# Task instructions
The answer should be one number: how many lines in the records below contain the word "cursor".

--- Available records Enclosed Below ---

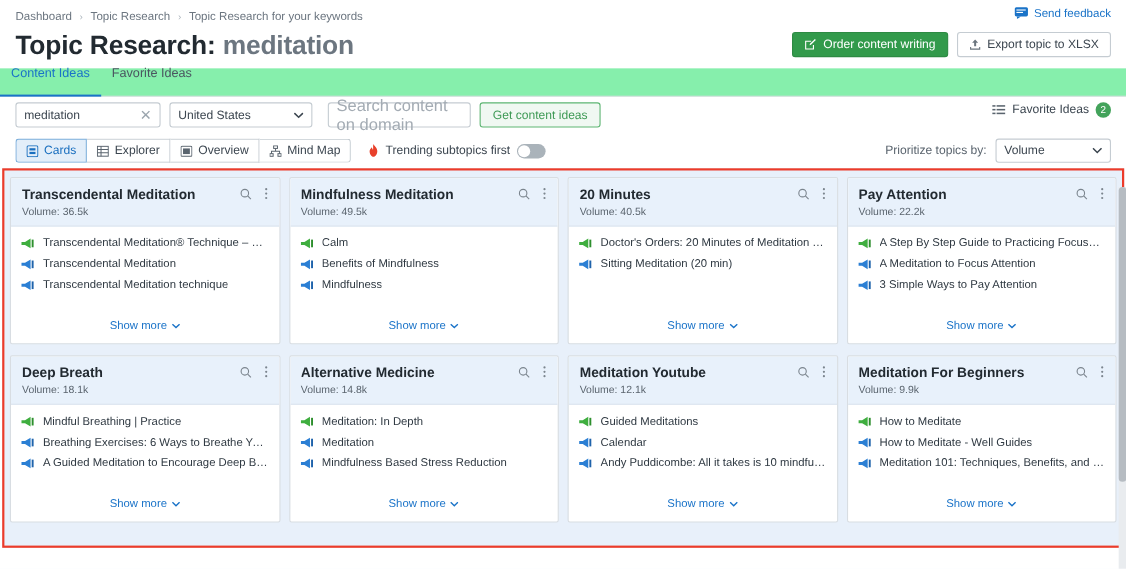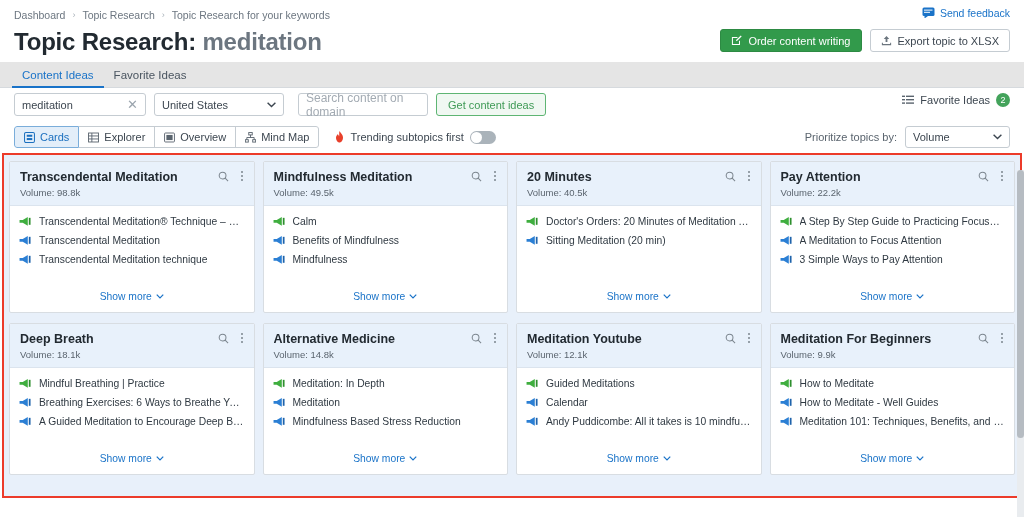--- a/index.html
+++ b/index.html
@@ -84,10 +84,8 @@
   .tabbar {
     height: 26px;
     border-bottom: 1px solid #d6dade;
-    padding-left: 12px;
-    display: flex;
-    align-items: flex-end;
-    background: #e5e5e5;
+    display: flex;
+    background: #86efac;
   }
   .tab {
     font-size: 11.5px;

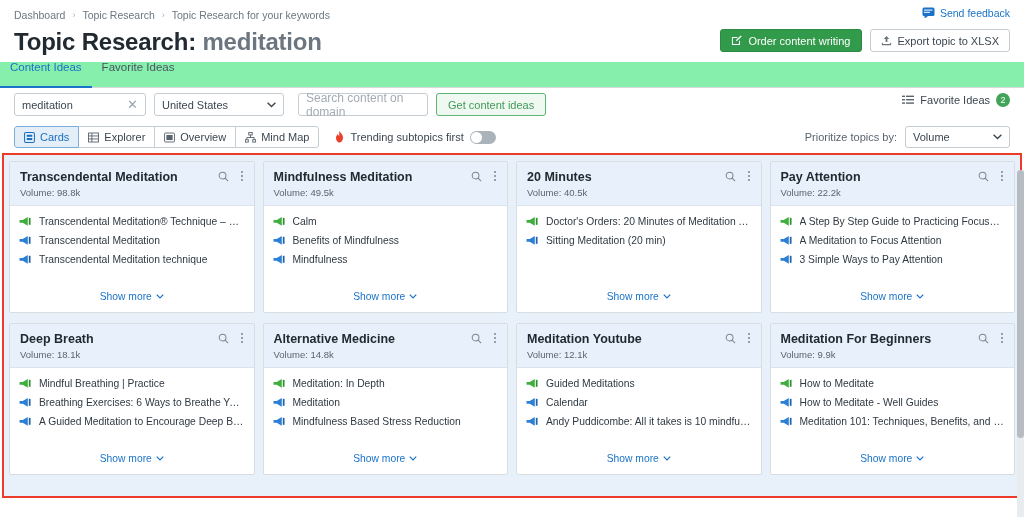--- a/index.html
+++ b/index.html
@@ -153,7 +153,7 @@
     align-items: center;
     padding: 0 7px;
     background: #fff;
-    font-size: 12px;
+    font-size: 15px;
     color: #a3abb3;
     cursor: text;
     margin-left: 6px;

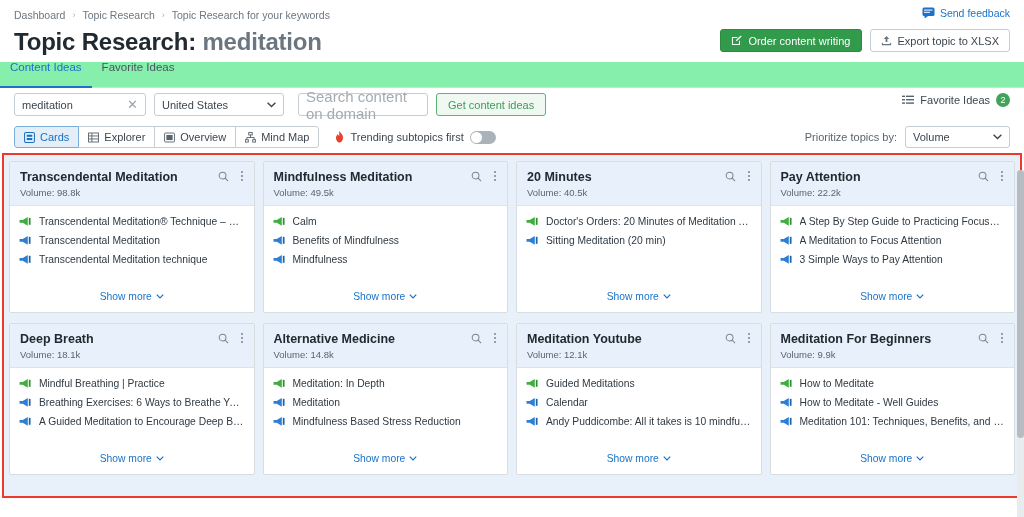--- a/index.html
+++ b/index.html
@@ -529,7 +529,7 @@
   <div class="card">
     <div class="card-head">
       <div class="card-title">Transcendental Meditation</div>
-      <div class="card-vol">Volume: 98.8k</div>
+      <div class="card-vol">Volume: 36.5k</div>
       <div class="card-actions">
         <span class="icon-btn">
           <svg width="11" height="11" viewBox="0 0 12 12">

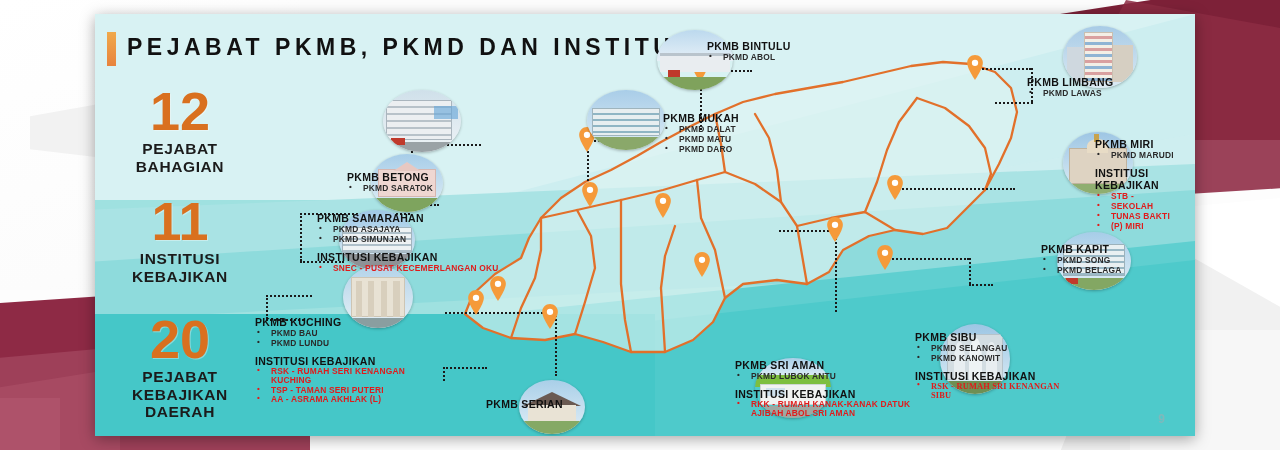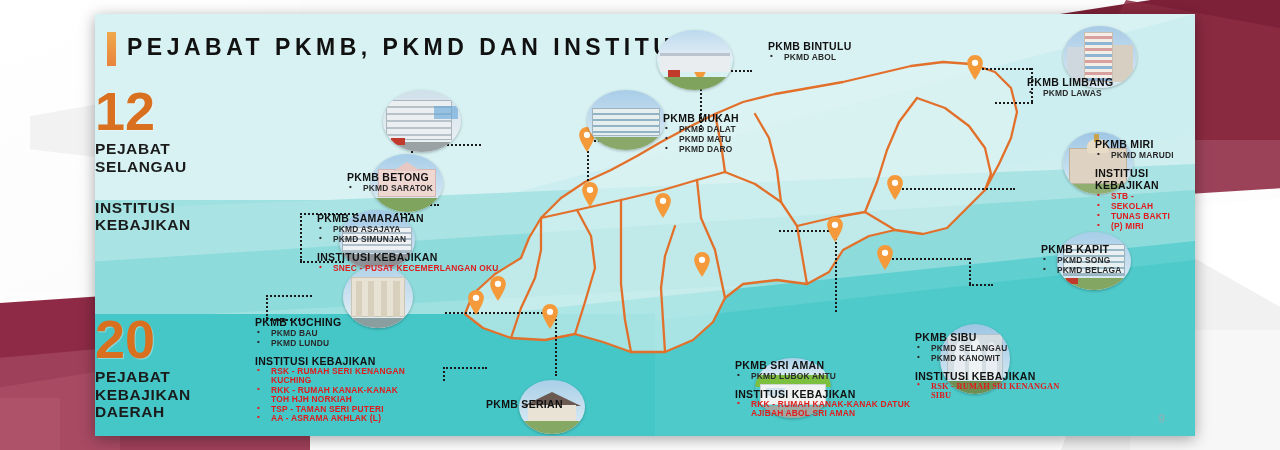--- a/index.html
+++ b/index.html
@@ -420,7 +420,7 @@
       </div>
     </div>
 
-    <div class="info" style="left:673px;top:26px;">
+    <div class="info" style="left:612px;top:26px;">
       <div class="hd">PKMB BINTULU</div>
       <div class="sub">PKMD ABOL</div>
     </div>

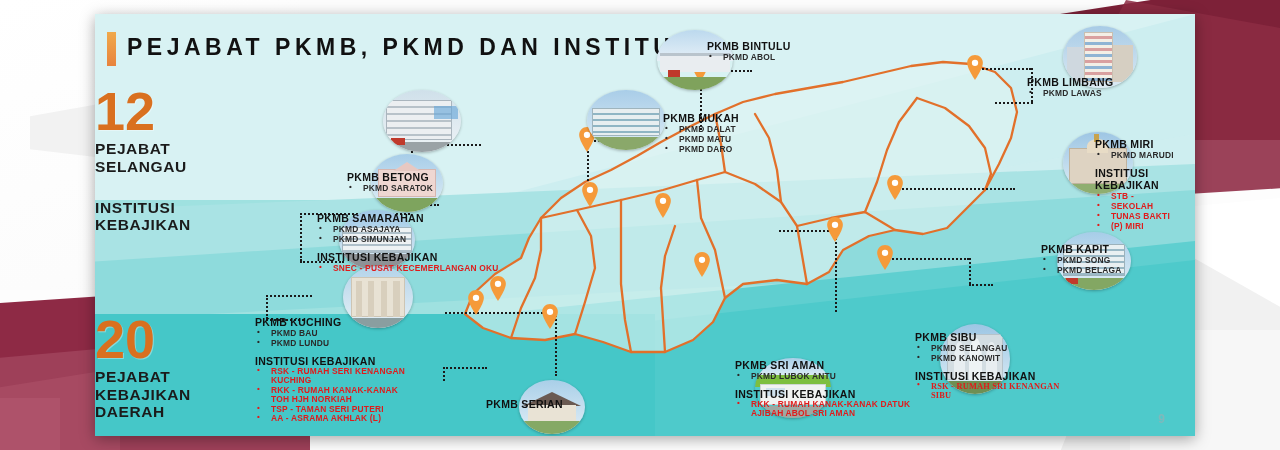--- a/index.html
+++ b/index.html
@@ -70,7 +70,7 @@
                 font-size:23px; font-weight:bold; letter-spacing:4.5px; color:#111; }
 
   
-  .stat { position:absolute; left:0; width:170px; }
+  .stat { position:absolute; left:0; width:170px; text-align:center; }
   .stat .num { font-size:54px; font-weight:bold; color:#d9701f; line-height:.95;
                text-shadow:1px 1px 0 rgba(255,255,255,.35); }
   .stat .lbl { font-size:15.5px; font-weight:bold; color:#1b1b1b; line-height:1.12; letter-spacing:.6px; margin-top:3px;}

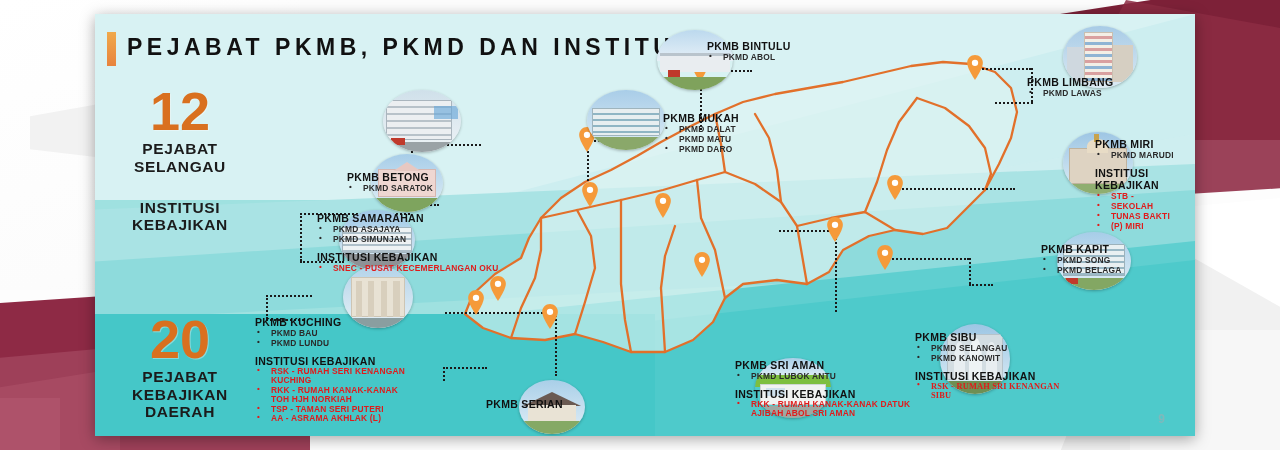--- a/index.html
+++ b/index.html
@@ -150,7 +150,7 @@
       <div class="num">12</div>
       <div class="lbl">
         <span>PEJABAT</span><br>
-        <span>SELANGAU</span>
+        <span>BAHAGIAN</span>
       </div>
     </div>
     <div class="stat stat2">

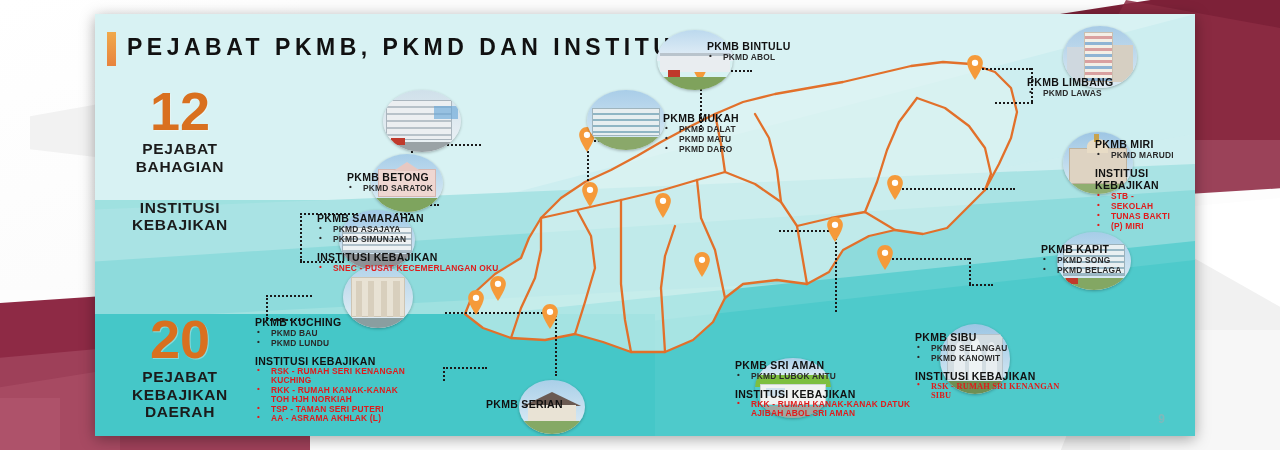--- a/index.html
+++ b/index.html
@@ -154,6 +154,7 @@
       </div>
     </div>
     <div class="stat stat2">
+      <div class="num">11</div>
       <div class="lbl">
         <span>INSTITUSI</span><br>
         <span>KEBAJIKAN</span>

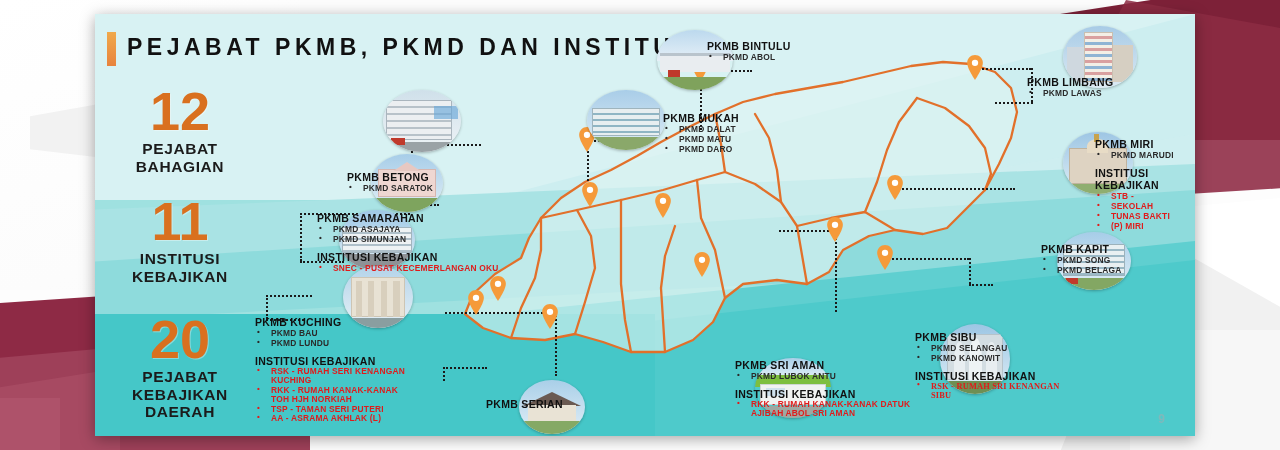--- a/index.html
+++ b/index.html
@@ -475,7 +475,6 @@
       <div class="sub">PKMD LUNDU</div>
       <div class="hd2">INSTITUSI KEBAJIKAN</div>
       <div class="red" style="white-space:normal;width:162px;line-height:1.12;">RSK - RUMAH SERI KENANGAN KUCHING</div>
-      <div class="red" style="white-space:normal;width:162px;line-height:1.12;">RKK - RUMAH KANAK-KANAK TOH HJH NORKIAH</div>
       <div class="red" style="white-space:normal;width:162px;line-height:1.12;">TSP - TAMAN SERI PUTERI</div>
       <div class="red" style="white-space:normal;width:162px;line-height:1.12;">AA - ASRAMA AKHLAK (L)</div>
 

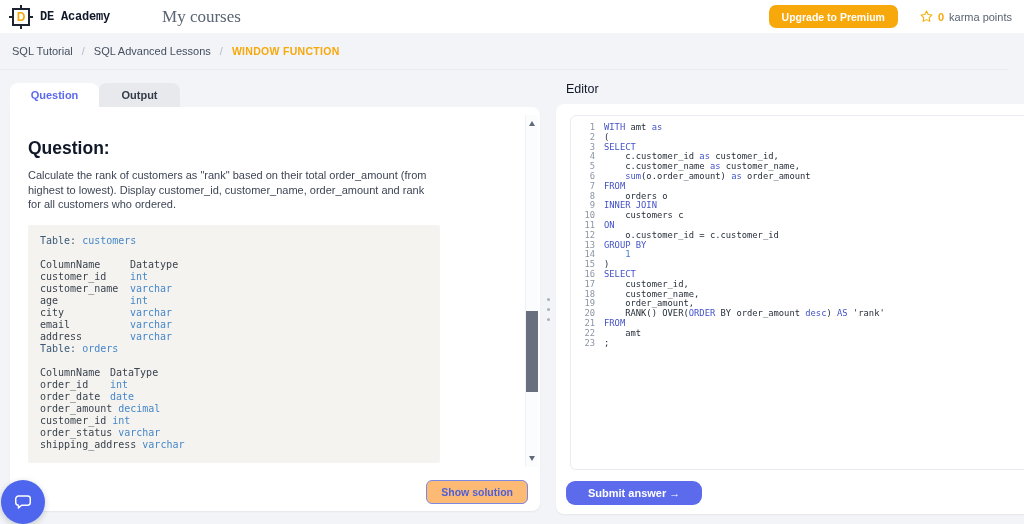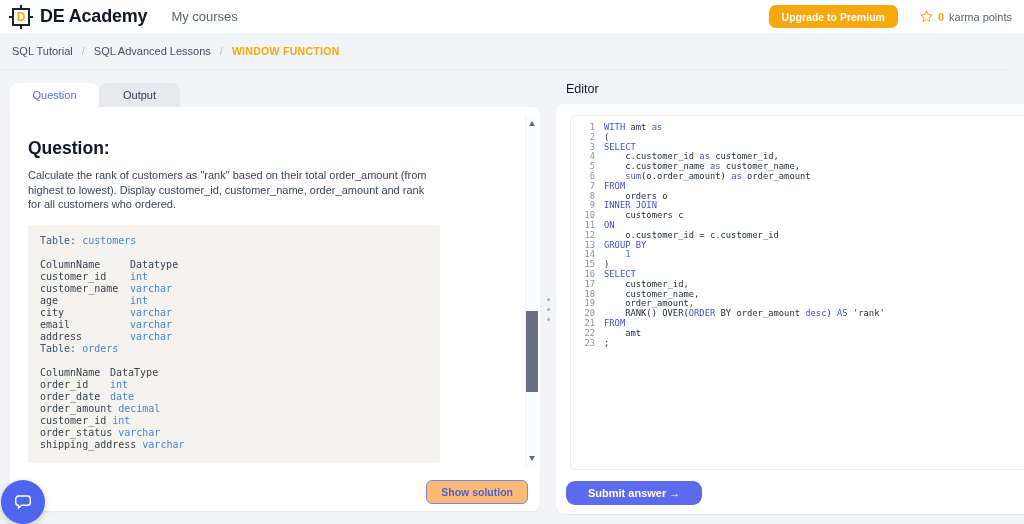--- a/index.html
+++ b/index.html
@@ -24,7 +24,7 @@
   .logo-box i.b{width:2px;height:4px;left:6px;bottom:-5px;}
   .logo-box i.l{width:4px;height:2px;left:-5px;top:6px;}
   .logo-box i.r{width:4px;height:2px;right:-5px;top:6px;}
-  .brand-name{font-size:18px;font-weight:800;letter-spacing:-.2px;}
+  .brand-name{font-size:12px;font-weight:800;letter-spacing:-.2px;font-family:Liberation Mono, monospace;}
   .nav-link{margin-left:24px;font-size:13px;color:var(--muted);cursor:pointer;}
   .header-right{margin-left:auto;display:flex;align-items:center;gap:22px;}
   .btn-upgrade{background:var(--orange);color:#fff;border:none;border-radius:7px;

--- End of Enclosed Available records ---

# Response area
2